Idioms about being grateful and repaying kindness. What are the idioms about being grateful and repaying kindness?

1. The idiom, knotting a grass ring, expresses gratitude and repays kindness, and will never forget it until death. Story: Jie Cao: After the death of his father, Wei Ke, a doctor of the Jin Dynasty, did not follow his last wish to have his concubine buried, but let her get married. Later, when Wei Ke was fighting Du Hui, an old man tied a knot in the grass and tripped Du Hui. At night, I dreamed that the old man said that he was the father of the woman he was married to, and he came here to repay his kindness. Holding rings: Yang Bao of the Eastern Han Dynasty rescued a yellow bird, and at night a boy in yellow clothes repaid him with four white rings.

2. Idiom, stay away. Retreat ninety miles. It is a metaphor for retreating and avoiding conflicts. Story: During the Spring and Autumn Period, Chong'er, the prince of Jin State, took refuge in Chu State and was favored by the King of Chu. The king of Chu asked what he would repay in the future, and he replied: "Jin and Chu were in charge of the army, and when they encountered the Central Plains, they made three houses for the king." Later, the Jin and Chu armies faced each other, and the Jin kept its promise and retreated ninety miles to repay the past. The virtue of the King of Chu.

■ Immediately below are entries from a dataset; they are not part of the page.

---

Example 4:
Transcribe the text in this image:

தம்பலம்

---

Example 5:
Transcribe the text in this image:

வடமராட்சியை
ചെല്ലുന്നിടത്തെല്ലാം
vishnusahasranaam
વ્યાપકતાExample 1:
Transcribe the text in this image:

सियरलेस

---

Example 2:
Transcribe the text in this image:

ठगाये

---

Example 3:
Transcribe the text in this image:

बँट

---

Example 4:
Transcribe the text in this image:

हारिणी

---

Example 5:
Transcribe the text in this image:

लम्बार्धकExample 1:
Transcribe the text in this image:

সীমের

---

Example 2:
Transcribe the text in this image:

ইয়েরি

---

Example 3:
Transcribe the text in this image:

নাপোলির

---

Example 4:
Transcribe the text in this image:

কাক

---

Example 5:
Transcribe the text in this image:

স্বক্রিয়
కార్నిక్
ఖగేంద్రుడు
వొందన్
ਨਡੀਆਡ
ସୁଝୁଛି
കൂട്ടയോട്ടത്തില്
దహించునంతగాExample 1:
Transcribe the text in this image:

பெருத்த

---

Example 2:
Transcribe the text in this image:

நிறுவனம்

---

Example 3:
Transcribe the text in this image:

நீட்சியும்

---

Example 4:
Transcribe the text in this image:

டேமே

3. Idiom: Do your best. Be careful and work to the best of your ability. Story: Zhuge Liang was grateful to Liu Bei for his kindness in knowing him and meeting him three times, and made great contributions to the Kingdom of Shu by strategizing. "Dedicate yourself to the end of your life and then die." He later said in his "Departure List" that assisting the late master Liu Chan was also a way of repaying the kindness of the late master and His Majesty.

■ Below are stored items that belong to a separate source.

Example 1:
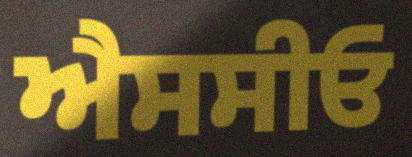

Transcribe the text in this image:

ਐਸਸੀਓ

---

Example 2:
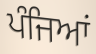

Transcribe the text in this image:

ਪੰਜਿਆਂ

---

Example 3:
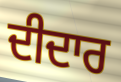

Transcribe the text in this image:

ਦੀਦਾਰ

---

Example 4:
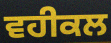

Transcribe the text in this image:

ਵਹੀਕਲ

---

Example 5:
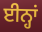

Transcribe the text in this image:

ਈਨ੍ਹਾਂ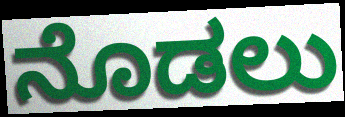
ನೊಡಲುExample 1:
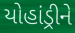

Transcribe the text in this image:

યોહાંડ્રીને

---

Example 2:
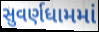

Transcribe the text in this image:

સુવર્ણધામમાં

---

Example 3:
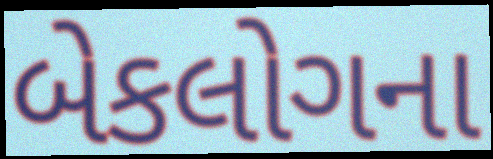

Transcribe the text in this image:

બેકલોગના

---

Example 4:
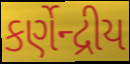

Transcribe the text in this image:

કર્ણેન્દ્રીય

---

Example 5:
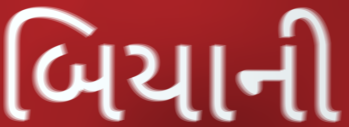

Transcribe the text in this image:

બિયાની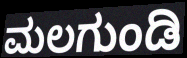
ಮಲಗುಂಡಿ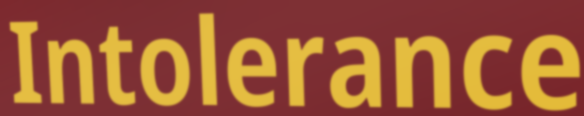
Intolerance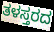
ತಳಸ್ತರದ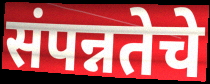
संपन्नतेचे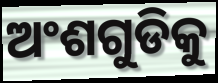
ଅଂଶଗୁଡିକୁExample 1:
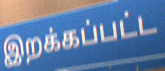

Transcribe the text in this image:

இறக்கப்பட்ட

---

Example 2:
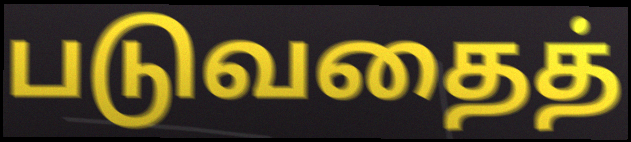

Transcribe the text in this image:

படுவதைத்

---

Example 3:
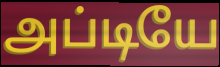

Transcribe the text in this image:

அப்டியே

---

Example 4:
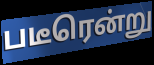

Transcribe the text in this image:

படீரென்று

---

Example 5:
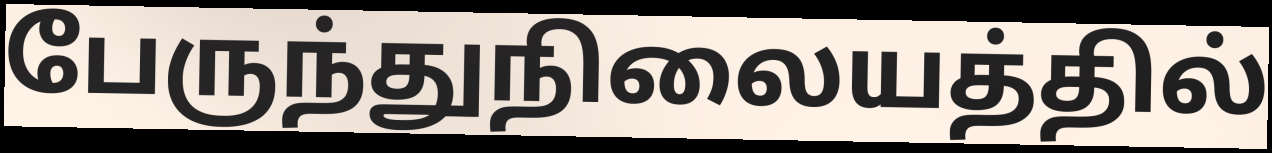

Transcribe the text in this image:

பேருந்துநிலையத்தில்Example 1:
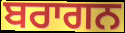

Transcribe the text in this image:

ਬਰਾਗਨ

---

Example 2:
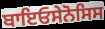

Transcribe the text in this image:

ਬਾਇਓਸੇਨੋਸਿਸ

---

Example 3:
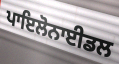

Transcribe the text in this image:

ਪਾਇਲੋਨਾਈਡਲ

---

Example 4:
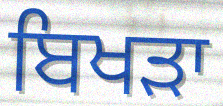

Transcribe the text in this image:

ਬਿਖੜਾ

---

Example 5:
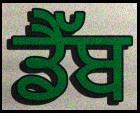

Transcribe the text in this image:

ਡੈੱਬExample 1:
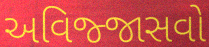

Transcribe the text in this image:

અવિજ્જાસવો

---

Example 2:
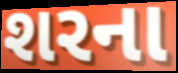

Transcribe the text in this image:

શરના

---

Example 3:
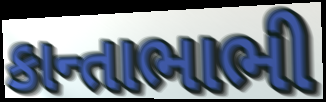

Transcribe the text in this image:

કાન્તાભાભી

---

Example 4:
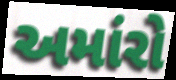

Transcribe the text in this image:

અમાંરો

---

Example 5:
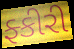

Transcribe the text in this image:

ફ્કીરીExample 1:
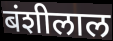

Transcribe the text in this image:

बंशीलाल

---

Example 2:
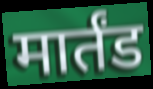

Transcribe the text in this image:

मार्तंड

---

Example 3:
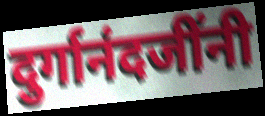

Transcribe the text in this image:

दुर्गानंदजींनी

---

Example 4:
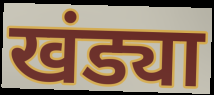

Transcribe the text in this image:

खंड्या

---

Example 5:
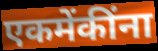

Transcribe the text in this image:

एकमेंकींना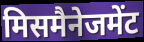
मिसमैनेजमेंटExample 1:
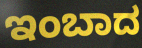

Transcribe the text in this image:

ಇಂಬಾದ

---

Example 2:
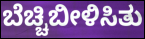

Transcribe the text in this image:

ಬೆಚ್ಚಿಬೀಳಿಸಿತು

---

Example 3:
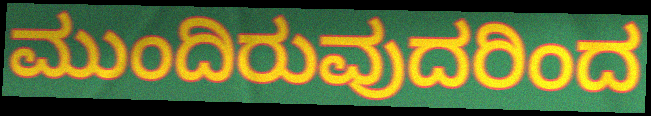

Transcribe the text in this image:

ಮುಂದಿರುವುದರಿಂದ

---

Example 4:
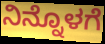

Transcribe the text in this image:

ನಿನ್ನೊಳಗೆ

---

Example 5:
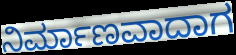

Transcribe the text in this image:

ನಿರ್ಮಾಣವಾದಾಗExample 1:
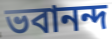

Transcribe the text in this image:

ভবানন্দ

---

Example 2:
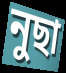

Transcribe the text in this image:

নুছা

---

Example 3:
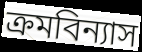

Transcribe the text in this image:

ক্ৰমবিন্যাস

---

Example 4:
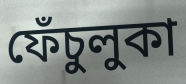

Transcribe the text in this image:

ফেঁচুলুকা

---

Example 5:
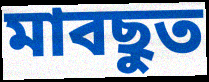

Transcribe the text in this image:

মাবছুতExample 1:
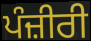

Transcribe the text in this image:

ਪੰਜ਼ੀਰੀ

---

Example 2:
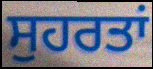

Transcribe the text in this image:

ਸੁਹਰਤਾਂ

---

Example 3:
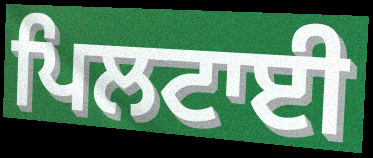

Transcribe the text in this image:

ਪਿਲਟਾਈ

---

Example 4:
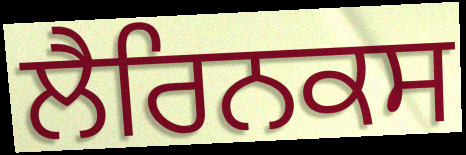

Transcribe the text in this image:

ਲੈਰਿਨਕਸ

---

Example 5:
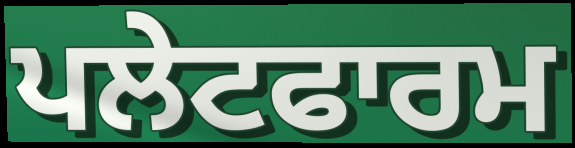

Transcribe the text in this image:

ਪਲੇਟਫਾਰਮ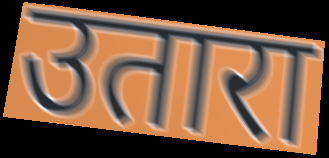
उतारा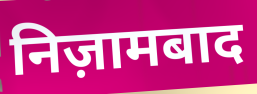
निज़ामबादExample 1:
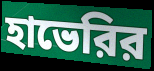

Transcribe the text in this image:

হাভেরির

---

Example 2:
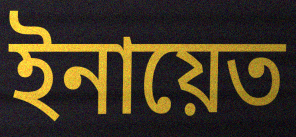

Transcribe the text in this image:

ইনায়েত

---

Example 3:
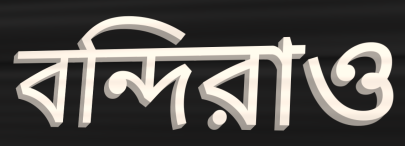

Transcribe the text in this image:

4. Proverb: A drop of water shows kindness, and a spring of water should repay it. Verse: I repay you the favor on the golden stage, support the jade dragon and die for you. Li He's "Yanmen Prefect's Journey" In order to repay the king's kindness of worshiping the general on the golden platform, he is willing to carry the sword and die on the battlefield for the king. Verse: I am grateful for my mother's kindness to my son, but I am ashamed that I am not a Han talent (Li Bai). It is said that when Han Xin was in poverty, he received a meal from an old washer woman by the river. Verse: There is no way that your kindness is higher than the sky, and it is your fault to live up to your kindness. Poems of Emperor Jiaqing. A comment that praises the king's kindness to his ministers and vows to repay it even to the death.